- WHAT YOU WILL DO:
Rewrite the entries from the start through the line containing "8: (442, 385)", renaming "zero-indexed" to "0-indexed" and leaving everything else unchanged. Leave the pictures out of your answer.

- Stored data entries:
_ _ _ _ _ _ _

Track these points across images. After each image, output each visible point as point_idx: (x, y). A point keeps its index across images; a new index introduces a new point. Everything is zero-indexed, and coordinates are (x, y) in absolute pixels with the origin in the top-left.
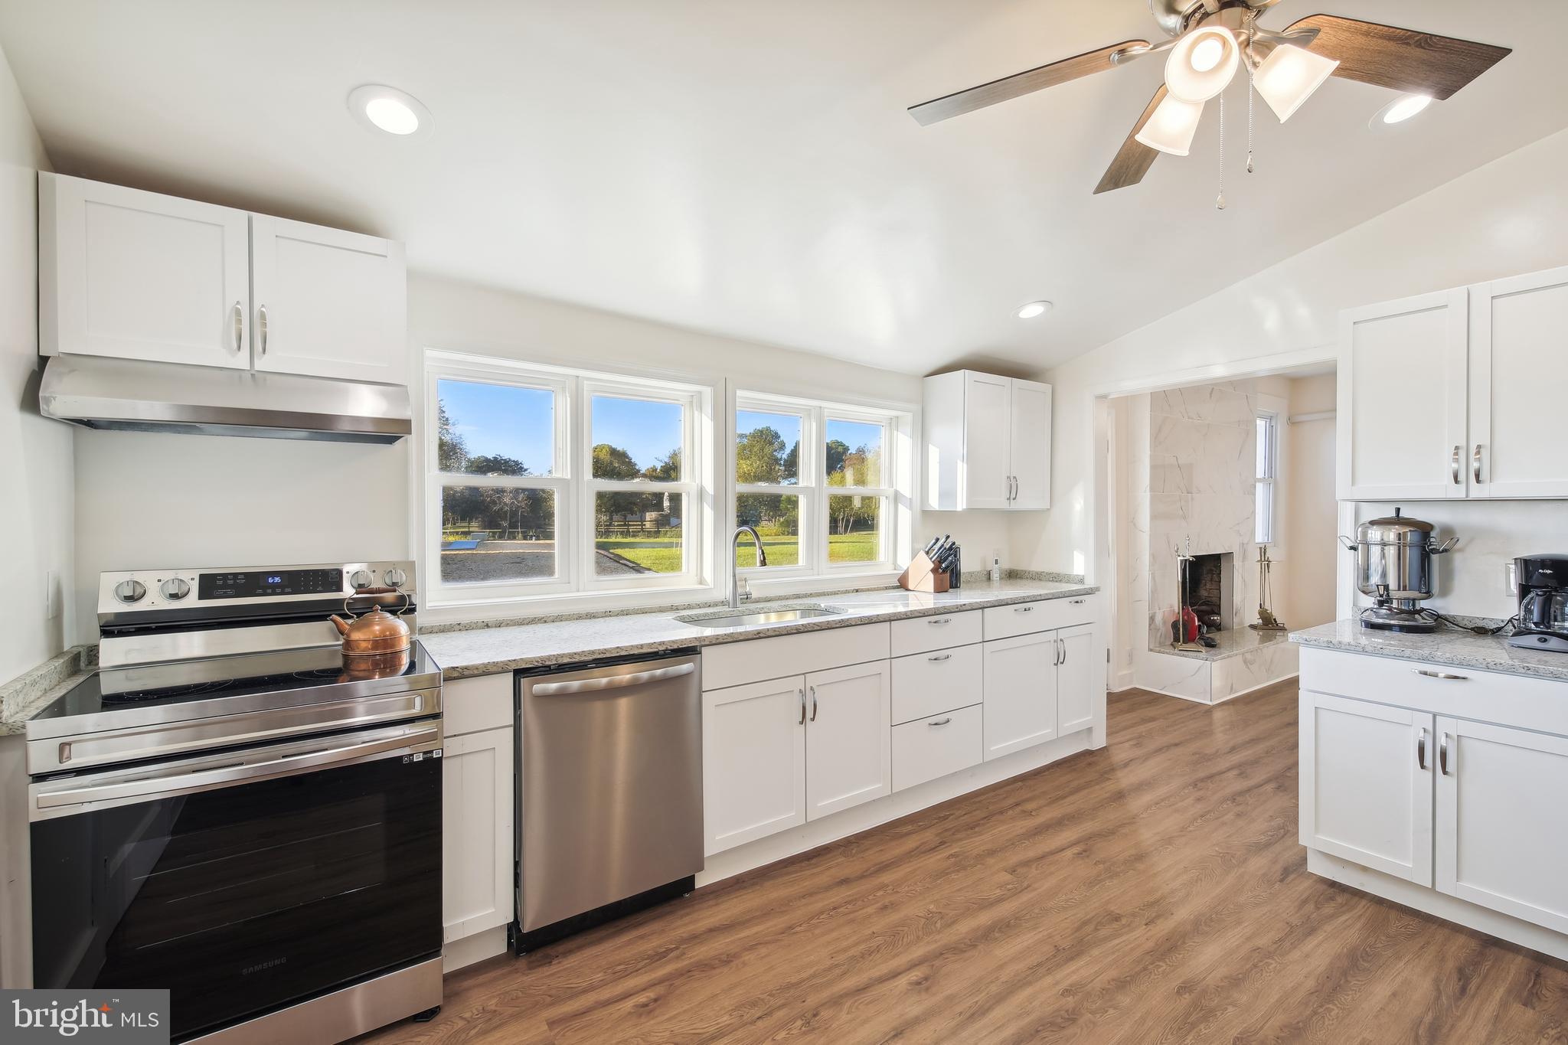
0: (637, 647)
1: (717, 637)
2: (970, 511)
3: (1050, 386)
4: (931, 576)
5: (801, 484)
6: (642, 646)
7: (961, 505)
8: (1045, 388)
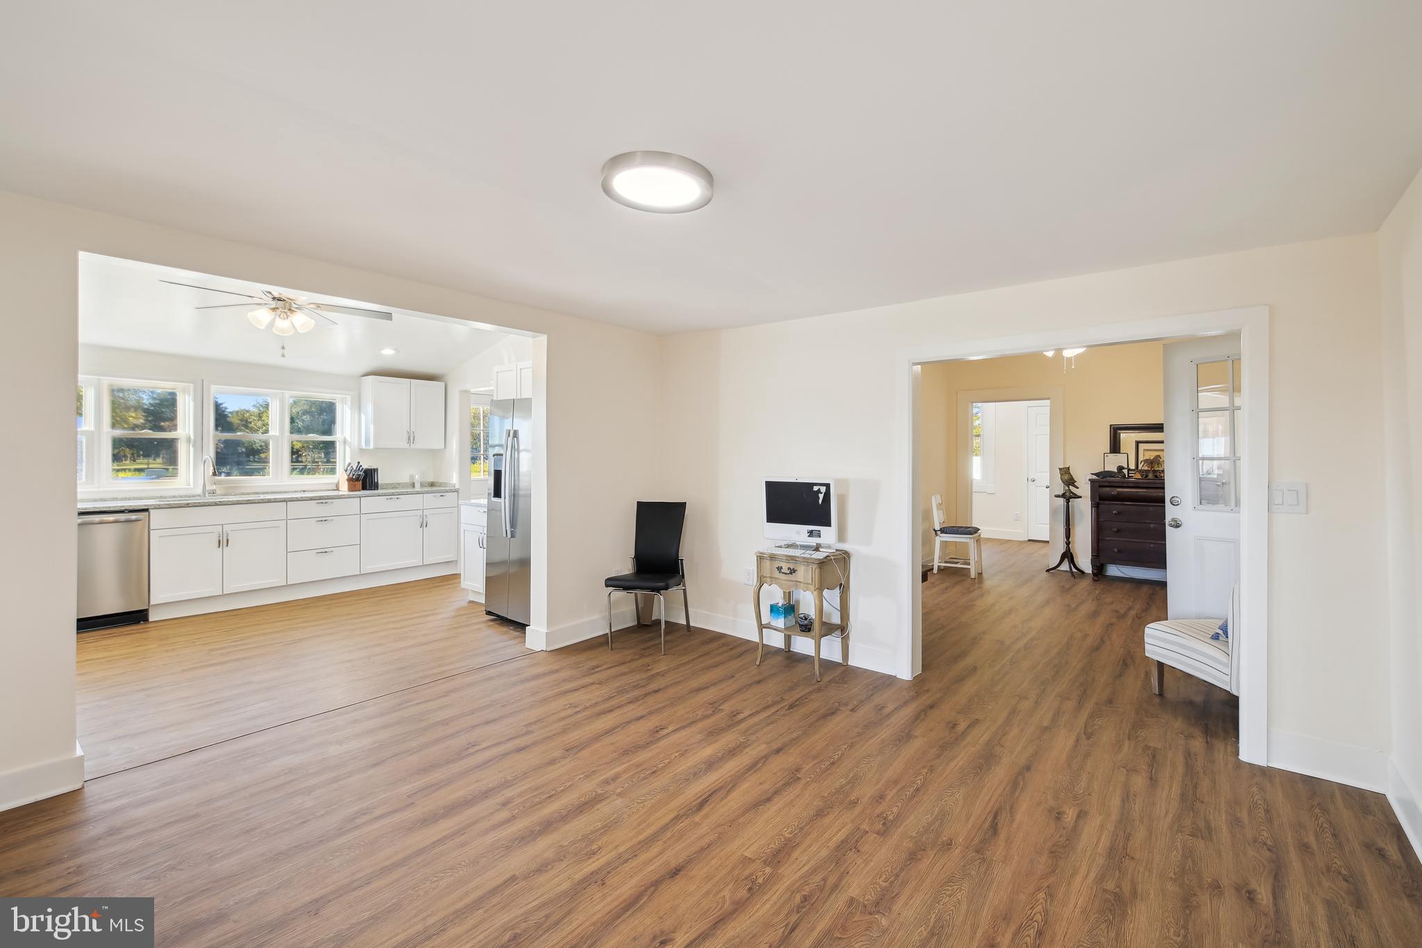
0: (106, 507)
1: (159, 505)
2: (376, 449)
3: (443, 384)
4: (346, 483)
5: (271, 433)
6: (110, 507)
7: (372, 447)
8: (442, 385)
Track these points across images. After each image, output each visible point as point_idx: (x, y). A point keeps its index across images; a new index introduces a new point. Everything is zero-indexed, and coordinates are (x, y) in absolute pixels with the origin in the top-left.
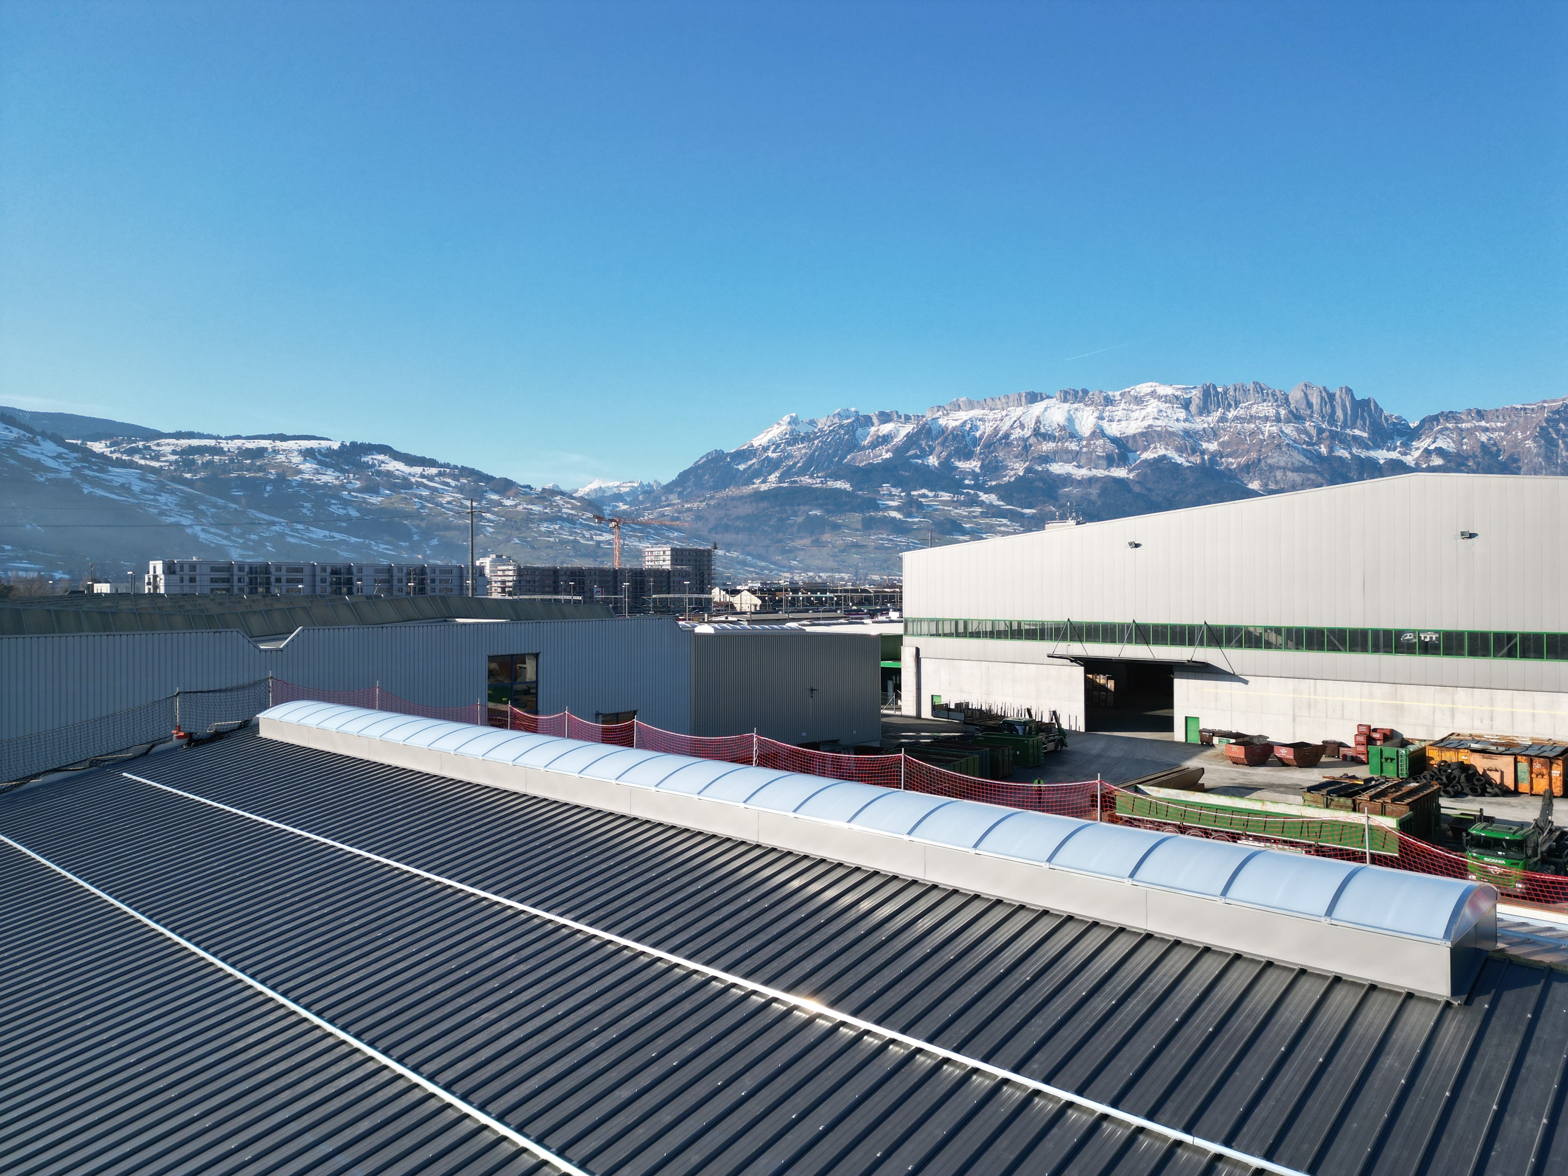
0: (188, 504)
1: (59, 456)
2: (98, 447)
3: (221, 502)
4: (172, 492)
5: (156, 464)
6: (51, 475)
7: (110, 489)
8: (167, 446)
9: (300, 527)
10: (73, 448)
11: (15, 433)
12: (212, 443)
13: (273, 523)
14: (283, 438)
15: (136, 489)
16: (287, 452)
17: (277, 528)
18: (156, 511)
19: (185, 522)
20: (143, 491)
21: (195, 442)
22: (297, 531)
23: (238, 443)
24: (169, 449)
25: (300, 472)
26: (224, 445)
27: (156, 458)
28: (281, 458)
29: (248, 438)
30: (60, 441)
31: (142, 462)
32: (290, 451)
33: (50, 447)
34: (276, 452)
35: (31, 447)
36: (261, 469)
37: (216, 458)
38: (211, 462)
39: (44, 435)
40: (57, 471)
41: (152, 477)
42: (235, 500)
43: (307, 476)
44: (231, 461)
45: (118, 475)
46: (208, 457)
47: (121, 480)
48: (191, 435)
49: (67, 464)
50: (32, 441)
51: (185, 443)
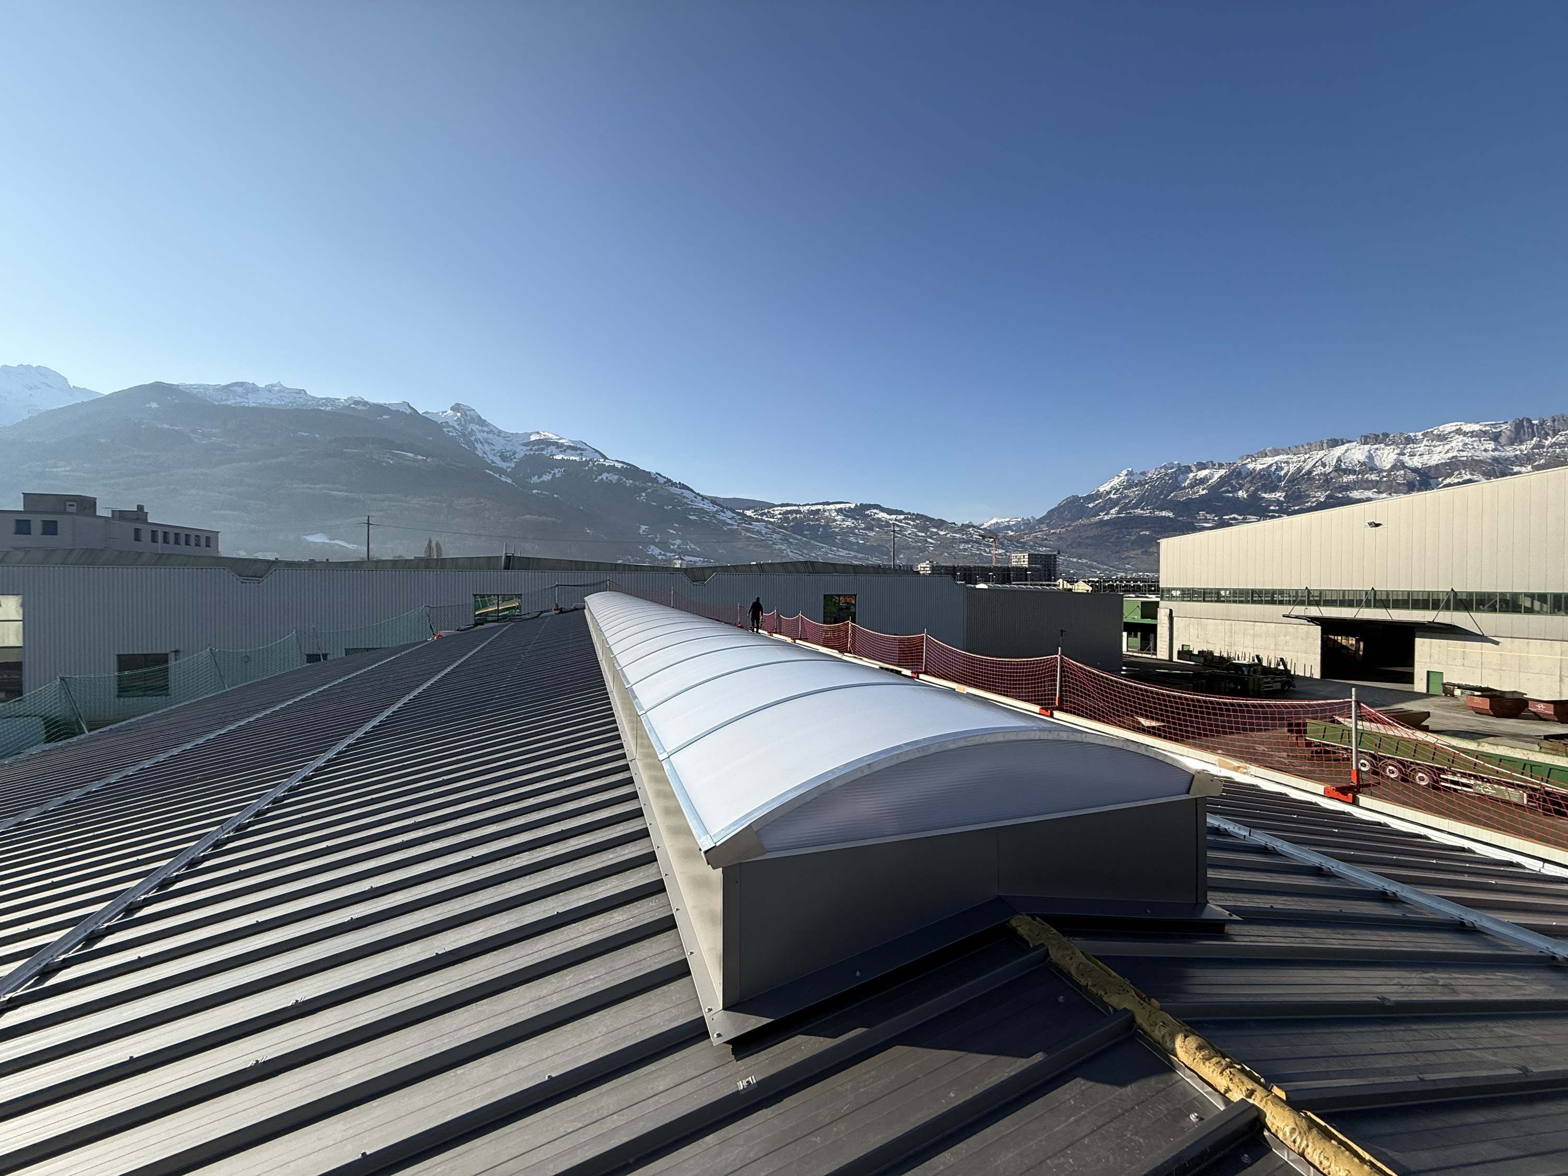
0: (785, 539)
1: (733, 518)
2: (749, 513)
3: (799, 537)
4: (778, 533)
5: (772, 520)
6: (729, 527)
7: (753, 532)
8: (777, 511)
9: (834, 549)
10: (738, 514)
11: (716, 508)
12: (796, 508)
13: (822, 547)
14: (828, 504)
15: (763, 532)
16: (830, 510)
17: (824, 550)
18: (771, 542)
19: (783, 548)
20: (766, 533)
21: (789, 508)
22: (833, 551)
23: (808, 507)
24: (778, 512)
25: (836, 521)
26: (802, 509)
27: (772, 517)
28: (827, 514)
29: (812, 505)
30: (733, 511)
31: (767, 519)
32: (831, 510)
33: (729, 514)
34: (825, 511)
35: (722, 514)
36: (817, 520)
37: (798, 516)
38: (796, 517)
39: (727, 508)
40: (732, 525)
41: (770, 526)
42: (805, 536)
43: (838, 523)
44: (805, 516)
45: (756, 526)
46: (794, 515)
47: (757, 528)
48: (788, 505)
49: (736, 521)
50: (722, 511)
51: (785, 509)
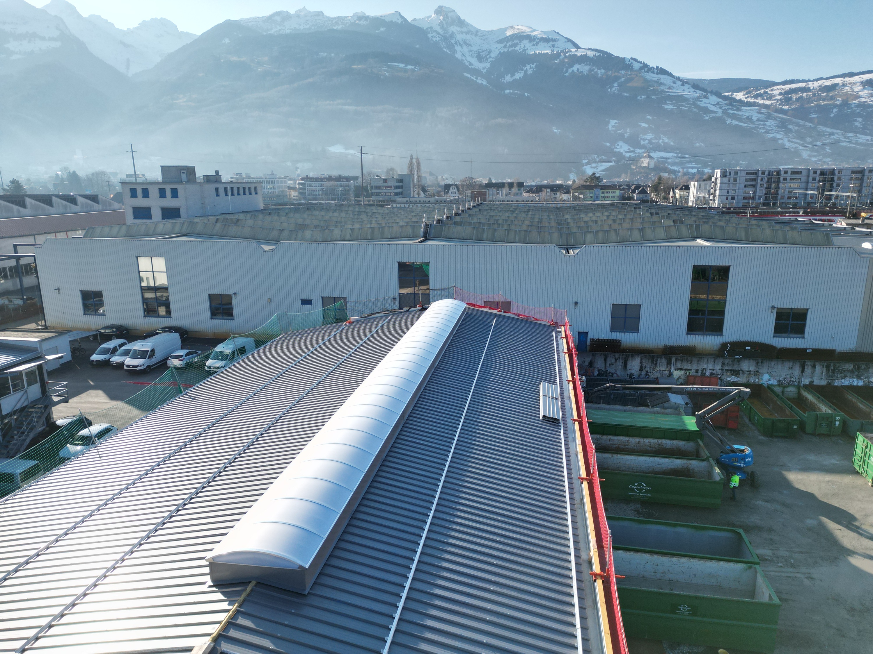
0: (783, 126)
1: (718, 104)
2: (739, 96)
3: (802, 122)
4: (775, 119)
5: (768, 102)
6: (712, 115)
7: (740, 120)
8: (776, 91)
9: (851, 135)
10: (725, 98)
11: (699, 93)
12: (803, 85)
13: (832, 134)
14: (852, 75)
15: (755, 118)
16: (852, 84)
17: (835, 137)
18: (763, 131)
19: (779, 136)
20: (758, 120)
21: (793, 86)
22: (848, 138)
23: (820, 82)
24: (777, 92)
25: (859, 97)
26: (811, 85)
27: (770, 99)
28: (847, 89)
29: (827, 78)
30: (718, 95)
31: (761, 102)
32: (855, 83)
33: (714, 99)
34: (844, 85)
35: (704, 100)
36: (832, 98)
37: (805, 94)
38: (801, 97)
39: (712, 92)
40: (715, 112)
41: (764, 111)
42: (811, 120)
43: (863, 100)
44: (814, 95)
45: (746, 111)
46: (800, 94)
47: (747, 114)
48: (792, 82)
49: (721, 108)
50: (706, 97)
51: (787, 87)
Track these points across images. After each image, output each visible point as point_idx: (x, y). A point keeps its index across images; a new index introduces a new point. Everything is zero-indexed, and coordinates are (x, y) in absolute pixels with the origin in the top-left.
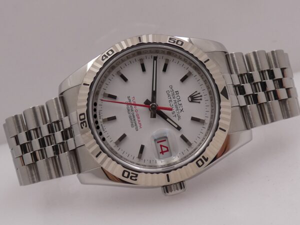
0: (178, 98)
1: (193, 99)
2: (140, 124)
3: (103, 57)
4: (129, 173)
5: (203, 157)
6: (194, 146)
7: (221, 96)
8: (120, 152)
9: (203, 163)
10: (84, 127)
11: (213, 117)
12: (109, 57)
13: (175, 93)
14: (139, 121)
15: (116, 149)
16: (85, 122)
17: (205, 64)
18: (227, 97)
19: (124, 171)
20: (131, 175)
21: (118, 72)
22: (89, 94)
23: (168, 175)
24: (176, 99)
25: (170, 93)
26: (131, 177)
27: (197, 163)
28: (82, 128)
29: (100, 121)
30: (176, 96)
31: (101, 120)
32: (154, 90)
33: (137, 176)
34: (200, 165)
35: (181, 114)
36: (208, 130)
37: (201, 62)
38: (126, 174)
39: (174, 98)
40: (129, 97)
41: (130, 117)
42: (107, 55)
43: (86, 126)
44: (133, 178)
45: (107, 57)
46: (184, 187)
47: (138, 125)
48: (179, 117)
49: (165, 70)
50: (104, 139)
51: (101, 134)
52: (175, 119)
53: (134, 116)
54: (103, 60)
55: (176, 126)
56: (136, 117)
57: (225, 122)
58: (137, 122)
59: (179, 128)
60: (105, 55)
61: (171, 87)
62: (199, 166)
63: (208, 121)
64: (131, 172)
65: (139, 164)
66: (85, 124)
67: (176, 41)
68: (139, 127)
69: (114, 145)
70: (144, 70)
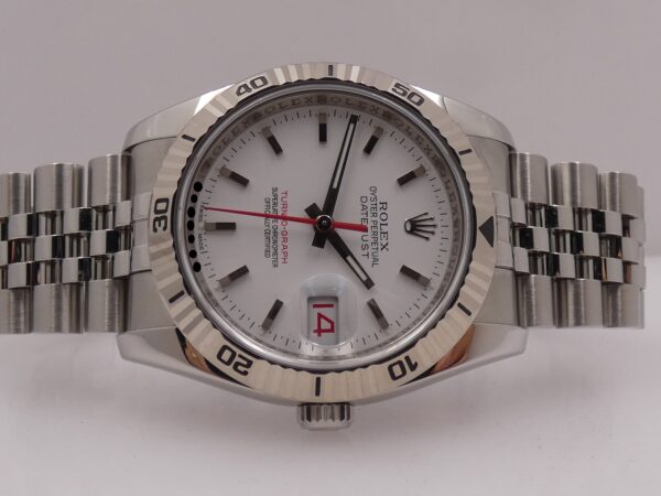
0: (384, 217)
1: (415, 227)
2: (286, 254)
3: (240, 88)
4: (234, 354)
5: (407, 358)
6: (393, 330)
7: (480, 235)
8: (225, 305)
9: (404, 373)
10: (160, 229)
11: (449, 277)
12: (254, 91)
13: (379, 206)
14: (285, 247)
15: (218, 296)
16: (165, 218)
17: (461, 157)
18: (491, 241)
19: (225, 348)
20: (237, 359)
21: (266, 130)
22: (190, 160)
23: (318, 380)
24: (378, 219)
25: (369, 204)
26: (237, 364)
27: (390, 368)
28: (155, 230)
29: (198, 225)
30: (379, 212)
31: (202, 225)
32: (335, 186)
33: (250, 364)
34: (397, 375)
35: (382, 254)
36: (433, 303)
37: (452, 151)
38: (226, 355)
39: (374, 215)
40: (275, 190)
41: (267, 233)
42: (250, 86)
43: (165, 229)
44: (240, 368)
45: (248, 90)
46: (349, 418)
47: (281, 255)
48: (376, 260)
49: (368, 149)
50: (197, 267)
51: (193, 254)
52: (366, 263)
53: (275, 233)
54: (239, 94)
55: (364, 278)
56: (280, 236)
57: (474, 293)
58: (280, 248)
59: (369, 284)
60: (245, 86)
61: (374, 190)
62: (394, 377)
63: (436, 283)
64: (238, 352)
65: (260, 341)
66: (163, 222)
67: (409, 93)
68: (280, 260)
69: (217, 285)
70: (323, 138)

_ _ _ _ _ _ _

- RESPONSE BELOW:
Track these points across images. After each image, output each visible point as point_idx: (x, y). A point keeps its index across images; a new index introduces a new point. Everything is 0-indexed, and coordinates are (x, y) in absolute pixels with the origin in the top-left.
0: (637, 647)
1: (717, 637)
2: (970, 511)
3: (1050, 386)
4: (931, 576)
5: (801, 484)
6: (642, 646)
7: (961, 505)
8: (1045, 388)
0: (106, 507)
1: (159, 505)
2: (376, 449)
3: (443, 384)
4: (346, 483)
5: (271, 433)
6: (110, 507)
7: (372, 447)
8: (442, 385)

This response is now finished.